TO-DO ITEM:
Only one span of the material below is wanted. Output it exactly, from the line with "fiduciário ou no cumprimento de uma condição." through the line with "vincoli giudiziari.", without any pictures.

#####

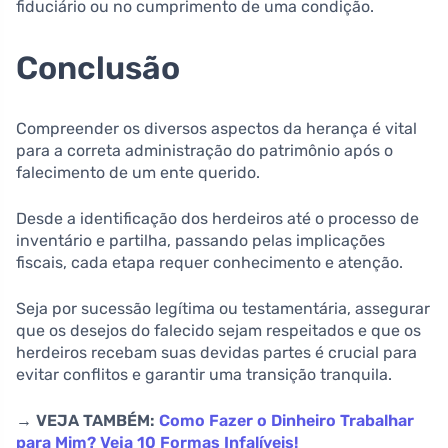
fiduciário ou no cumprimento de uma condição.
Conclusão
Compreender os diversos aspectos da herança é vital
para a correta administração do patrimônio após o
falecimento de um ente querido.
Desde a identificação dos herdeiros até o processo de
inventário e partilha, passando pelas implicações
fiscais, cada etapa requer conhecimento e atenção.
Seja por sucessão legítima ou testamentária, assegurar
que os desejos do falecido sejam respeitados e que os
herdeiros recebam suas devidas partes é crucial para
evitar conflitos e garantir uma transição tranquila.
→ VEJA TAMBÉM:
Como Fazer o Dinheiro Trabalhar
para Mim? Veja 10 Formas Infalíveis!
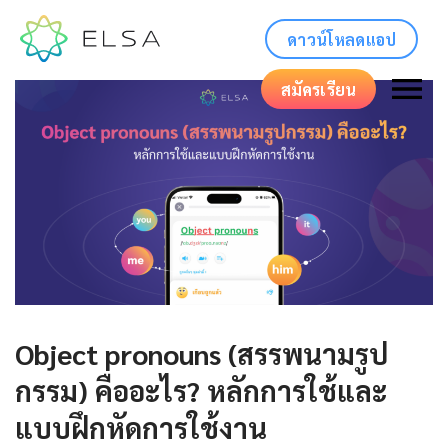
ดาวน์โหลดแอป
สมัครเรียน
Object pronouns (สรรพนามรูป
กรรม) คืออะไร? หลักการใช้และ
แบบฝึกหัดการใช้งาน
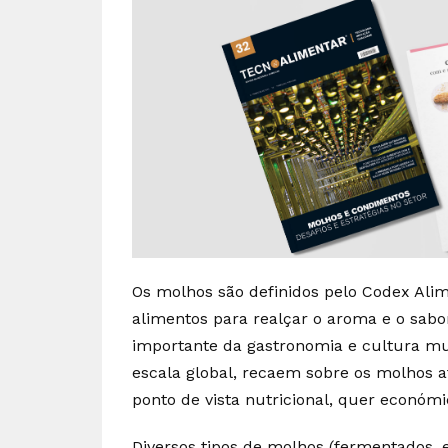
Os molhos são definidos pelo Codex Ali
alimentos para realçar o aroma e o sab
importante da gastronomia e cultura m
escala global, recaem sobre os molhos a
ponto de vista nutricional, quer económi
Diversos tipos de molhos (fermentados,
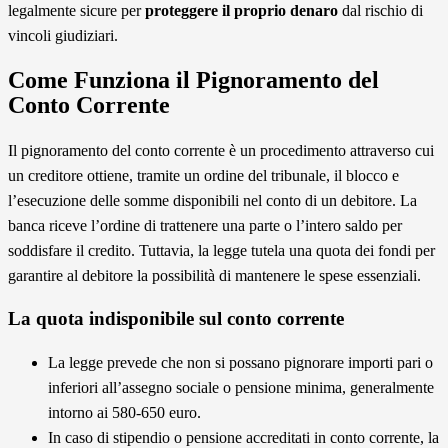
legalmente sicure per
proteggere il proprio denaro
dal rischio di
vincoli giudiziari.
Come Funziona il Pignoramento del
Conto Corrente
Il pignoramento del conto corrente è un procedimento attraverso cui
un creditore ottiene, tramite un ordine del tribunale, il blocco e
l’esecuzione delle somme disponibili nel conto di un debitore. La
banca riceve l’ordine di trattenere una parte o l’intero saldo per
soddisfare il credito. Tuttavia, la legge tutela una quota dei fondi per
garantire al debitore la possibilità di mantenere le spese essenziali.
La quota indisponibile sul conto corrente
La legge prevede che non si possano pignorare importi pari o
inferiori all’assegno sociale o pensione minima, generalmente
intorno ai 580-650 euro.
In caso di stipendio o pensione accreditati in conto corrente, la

#####

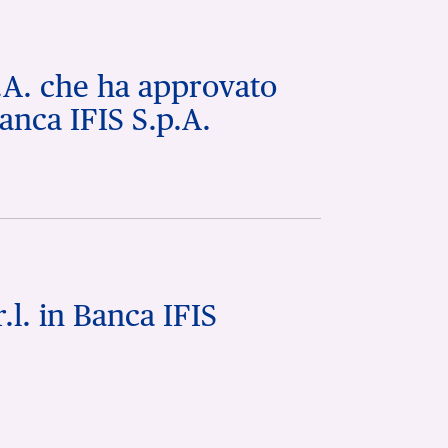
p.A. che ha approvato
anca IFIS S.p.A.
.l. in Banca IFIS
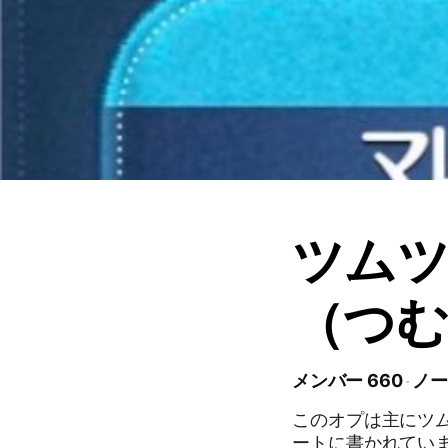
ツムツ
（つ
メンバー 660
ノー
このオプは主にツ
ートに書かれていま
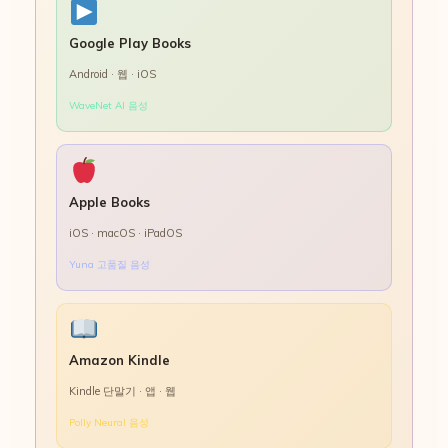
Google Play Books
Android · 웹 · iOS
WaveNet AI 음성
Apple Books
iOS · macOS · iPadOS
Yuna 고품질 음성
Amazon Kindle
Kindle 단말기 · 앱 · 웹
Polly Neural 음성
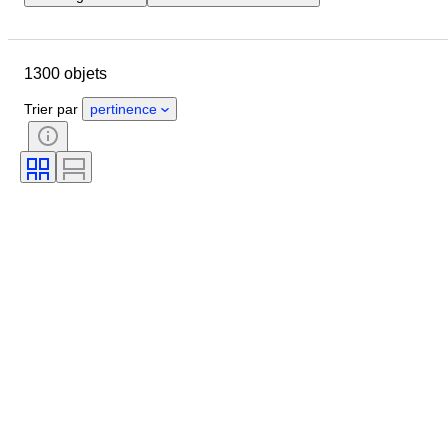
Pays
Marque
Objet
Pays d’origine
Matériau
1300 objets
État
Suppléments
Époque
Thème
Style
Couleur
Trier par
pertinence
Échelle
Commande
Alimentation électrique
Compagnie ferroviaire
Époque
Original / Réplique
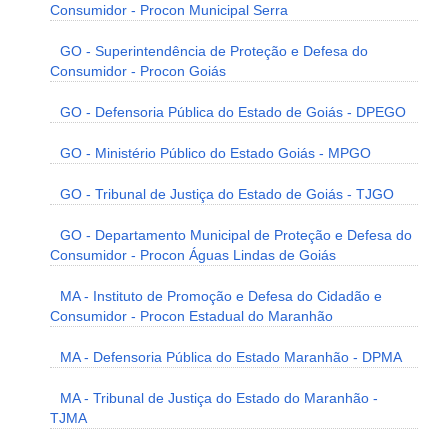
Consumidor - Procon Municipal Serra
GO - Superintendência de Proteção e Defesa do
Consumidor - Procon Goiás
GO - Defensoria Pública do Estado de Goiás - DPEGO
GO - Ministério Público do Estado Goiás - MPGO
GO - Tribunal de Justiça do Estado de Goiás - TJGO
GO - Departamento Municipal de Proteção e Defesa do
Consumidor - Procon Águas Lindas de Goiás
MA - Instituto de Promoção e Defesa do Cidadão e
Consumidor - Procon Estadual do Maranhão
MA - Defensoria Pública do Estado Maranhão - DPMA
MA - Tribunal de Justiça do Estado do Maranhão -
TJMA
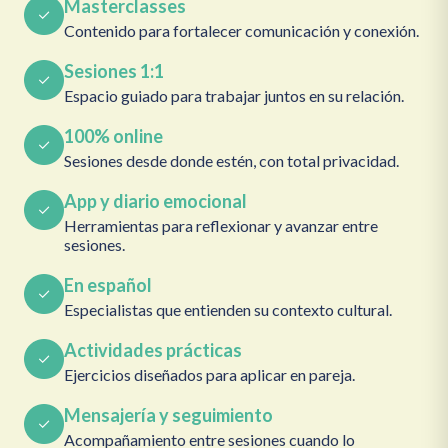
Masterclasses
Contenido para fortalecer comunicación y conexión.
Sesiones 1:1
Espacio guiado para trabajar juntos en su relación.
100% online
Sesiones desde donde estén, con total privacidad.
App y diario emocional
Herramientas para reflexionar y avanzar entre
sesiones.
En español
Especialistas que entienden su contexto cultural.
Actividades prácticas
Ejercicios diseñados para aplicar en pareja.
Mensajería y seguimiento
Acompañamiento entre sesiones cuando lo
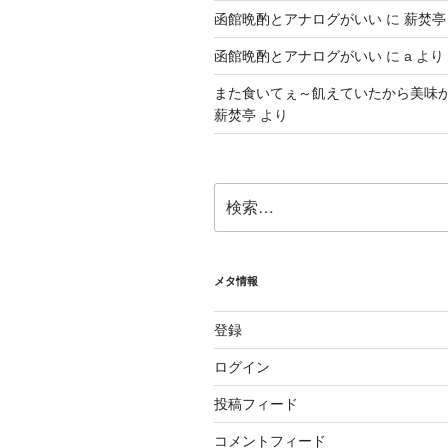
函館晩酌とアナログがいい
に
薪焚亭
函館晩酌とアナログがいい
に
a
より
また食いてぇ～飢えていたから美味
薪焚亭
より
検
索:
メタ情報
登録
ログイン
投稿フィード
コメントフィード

#####

RESULT OF THE EXERCISE:
fiduciário ou no cumprimento de uma condição.
Conclusão
Compreender os diversos aspectos da herança é vital
para a correta administração do patrimônio após o
falecimento de um ente querido.
Desde a identificação dos herdeiros até o processo de
inventário e partilha, passando pelas implicações
fiscais, cada etapa requer conhecimento e atenção.
Seja por sucessão legítima ou testamentária, assegurar
que os desejos do falecido sejam respeitados e que os
herdeiros recebam suas devidas partes é crucial para
evitar conflitos e garantir uma transição tranquila.
→ VEJA TAMBÉM:
Como Fazer o Dinheiro Trabalhar
para Mim? Veja 10 Formas Infalíveis!
ดาวน์โหลดแอป
สมัครเรียน
Object pronouns (สรรพนามรูป
กรรม) คืออะไร? หลักการใช้และ
แบบฝึกหัดการใช้งาน
Os molhos são definidos pelo Codex Ali
alimentos para realçar o aroma e o sab
importante da gastronomia e cultura m
escala global, recaem sobre os molhos a
ponto de vista nutricional, quer económi
Diversos tipos de molhos (fermentados,
legalmente sicure per
proteggere il proprio denaro
dal rischio di
vincoli giudiziari.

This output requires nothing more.